You write articles online, he said, to remind me I’m just as far gone from reality as he is. He doesn’t know all the secret ways I try to write off-line, keep one foot in the world still. Like at Whole Foods there’s a suggestion book where you can leave a comment, and some days I write things in it like Where’s the black garlic? or How do I make bread? or Thank you for existing. I always write in different handwriting so they don’t think I’m crazy. I’d love to just be crazy.

Paul doesn’t know who I am when he’s away, and I don’t know who he is when he’s away, but when we’re together, we’re Paul and Julia again. We are who we’re supposed to be, and the rest isn’t real.

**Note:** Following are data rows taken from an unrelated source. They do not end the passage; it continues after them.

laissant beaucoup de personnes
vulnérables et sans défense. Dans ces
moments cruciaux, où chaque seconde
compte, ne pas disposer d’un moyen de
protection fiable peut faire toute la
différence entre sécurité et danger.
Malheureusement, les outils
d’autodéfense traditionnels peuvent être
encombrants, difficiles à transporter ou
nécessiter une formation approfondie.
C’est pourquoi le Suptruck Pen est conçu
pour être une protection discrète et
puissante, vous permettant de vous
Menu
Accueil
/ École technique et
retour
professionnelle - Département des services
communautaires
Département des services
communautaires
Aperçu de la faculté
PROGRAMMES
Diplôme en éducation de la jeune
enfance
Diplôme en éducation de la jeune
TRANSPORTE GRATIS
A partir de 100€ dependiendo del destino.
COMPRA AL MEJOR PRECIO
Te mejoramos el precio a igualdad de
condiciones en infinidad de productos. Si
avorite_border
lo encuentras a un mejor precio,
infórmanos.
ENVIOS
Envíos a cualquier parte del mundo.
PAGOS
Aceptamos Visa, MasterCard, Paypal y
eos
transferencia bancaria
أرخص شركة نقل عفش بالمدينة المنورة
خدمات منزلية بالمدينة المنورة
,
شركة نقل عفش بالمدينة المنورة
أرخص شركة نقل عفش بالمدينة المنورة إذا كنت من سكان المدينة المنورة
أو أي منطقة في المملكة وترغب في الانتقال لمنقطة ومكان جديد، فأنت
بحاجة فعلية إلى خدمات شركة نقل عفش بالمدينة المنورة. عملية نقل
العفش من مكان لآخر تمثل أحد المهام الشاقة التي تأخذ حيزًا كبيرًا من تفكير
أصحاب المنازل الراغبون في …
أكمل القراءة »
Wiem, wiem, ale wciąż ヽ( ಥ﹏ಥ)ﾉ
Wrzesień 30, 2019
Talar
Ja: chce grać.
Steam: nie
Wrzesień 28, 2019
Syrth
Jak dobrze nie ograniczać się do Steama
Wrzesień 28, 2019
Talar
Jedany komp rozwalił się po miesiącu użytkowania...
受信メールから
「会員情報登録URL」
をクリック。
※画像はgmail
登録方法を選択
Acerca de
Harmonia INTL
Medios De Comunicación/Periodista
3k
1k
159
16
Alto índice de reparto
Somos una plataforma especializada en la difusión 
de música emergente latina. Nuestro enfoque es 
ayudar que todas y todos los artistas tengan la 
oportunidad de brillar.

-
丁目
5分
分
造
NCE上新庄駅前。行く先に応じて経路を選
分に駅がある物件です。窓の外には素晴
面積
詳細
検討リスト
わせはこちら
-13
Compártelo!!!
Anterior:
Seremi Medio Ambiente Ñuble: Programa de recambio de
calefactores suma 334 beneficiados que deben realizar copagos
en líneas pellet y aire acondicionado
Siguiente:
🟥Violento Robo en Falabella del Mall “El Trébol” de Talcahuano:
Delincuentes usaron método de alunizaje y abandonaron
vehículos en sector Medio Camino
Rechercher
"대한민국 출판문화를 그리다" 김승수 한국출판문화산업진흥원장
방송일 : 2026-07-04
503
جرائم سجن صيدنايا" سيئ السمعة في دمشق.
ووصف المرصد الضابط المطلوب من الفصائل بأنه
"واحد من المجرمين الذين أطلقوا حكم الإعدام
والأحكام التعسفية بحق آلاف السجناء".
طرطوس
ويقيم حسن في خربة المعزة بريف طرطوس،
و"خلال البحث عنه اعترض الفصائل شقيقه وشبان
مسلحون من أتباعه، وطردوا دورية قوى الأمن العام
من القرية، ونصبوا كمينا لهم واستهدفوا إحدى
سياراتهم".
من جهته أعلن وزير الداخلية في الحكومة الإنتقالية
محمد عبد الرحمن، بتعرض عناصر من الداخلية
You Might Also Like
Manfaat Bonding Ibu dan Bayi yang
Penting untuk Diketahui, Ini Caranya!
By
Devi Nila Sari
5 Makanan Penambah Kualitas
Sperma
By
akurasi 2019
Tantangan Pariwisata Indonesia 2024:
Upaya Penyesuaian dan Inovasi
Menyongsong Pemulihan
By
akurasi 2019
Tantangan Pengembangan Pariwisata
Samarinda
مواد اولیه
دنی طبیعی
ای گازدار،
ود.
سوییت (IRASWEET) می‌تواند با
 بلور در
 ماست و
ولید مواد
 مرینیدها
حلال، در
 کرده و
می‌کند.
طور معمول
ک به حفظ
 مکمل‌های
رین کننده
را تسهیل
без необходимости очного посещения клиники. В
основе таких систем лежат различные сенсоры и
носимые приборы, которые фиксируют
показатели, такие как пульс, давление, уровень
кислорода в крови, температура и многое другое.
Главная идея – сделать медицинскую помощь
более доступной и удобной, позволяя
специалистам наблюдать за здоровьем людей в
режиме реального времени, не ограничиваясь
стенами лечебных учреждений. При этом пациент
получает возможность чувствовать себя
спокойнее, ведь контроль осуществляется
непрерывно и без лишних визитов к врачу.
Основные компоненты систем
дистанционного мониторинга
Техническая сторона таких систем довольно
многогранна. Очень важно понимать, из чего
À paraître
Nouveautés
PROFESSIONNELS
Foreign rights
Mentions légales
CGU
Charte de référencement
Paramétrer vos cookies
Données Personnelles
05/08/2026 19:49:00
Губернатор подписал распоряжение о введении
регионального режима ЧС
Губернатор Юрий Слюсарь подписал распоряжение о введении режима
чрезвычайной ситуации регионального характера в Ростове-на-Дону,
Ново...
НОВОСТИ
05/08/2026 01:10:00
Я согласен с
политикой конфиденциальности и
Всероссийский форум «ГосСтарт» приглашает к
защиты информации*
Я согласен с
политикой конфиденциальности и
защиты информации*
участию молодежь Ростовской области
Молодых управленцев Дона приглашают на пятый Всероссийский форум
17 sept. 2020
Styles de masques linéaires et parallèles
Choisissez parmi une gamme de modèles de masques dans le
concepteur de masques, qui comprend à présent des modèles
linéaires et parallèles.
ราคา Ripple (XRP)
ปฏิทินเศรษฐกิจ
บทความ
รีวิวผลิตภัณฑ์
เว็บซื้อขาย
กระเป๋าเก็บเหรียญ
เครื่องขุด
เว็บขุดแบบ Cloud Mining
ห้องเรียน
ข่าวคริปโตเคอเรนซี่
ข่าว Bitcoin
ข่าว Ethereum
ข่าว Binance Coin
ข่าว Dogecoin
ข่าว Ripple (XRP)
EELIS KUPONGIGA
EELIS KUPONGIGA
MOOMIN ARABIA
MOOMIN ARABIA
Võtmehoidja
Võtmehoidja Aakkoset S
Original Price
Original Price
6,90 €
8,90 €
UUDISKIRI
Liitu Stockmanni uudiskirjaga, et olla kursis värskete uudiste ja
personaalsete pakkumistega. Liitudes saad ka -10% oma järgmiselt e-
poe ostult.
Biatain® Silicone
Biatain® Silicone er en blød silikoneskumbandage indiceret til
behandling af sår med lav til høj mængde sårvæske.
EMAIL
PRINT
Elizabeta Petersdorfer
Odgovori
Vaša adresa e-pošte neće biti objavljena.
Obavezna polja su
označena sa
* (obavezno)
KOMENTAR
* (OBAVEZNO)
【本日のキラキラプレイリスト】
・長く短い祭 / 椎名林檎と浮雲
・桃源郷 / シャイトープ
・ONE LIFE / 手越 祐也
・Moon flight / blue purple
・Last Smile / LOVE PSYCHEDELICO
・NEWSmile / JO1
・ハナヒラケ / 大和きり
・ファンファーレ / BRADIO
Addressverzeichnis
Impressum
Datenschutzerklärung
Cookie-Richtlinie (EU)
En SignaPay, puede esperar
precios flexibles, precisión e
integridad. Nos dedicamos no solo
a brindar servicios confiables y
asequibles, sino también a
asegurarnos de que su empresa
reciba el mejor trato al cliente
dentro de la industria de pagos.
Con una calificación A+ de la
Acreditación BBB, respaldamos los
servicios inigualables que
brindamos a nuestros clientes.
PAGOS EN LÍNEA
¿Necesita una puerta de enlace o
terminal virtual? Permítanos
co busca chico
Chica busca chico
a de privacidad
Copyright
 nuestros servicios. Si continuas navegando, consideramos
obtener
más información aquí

I assume it’s like that for everyone.

When he said he was going away this time, I immediately thought of it as an opportunity to sleep more and wash less, but after he left, I felt like I should get up and bathe, and I ended up making a bigger effort than usual, and then I felt obliged to go out and take advantage of not looking like a teenage boy for once. There are some impeccably groomed and dressed writers, but I avoid them at all costs. When Paul called to say he’d gotten there safely, I had to pretend I was on the couch in my pajamas and not in a bar day-drinking. It was confusing. He wanted me out there in the world, but I felt I was supposed to pretend I was a little sad he was gone — at least, for the first few days. I told him I missed him, because I did. I’m not a complete monster.

Once, when he was away, I told him I had sniffed his shirt, because I’d seen someone do that in a movie. I don’t think people really do that though, or I hope they don’t. But then, people are gross, so they might.

I was trying not to think about how much I liked having my own space, though it was technically our space, and day-drinking helped me forget. Paul was doing what he needed to do, and I was doing what I needed to do, which just happened to be day-drinking and then going home and eating family-size bags of chips and watching all the TV. I was listening to my body. That’s what we’re supposed to do now, right?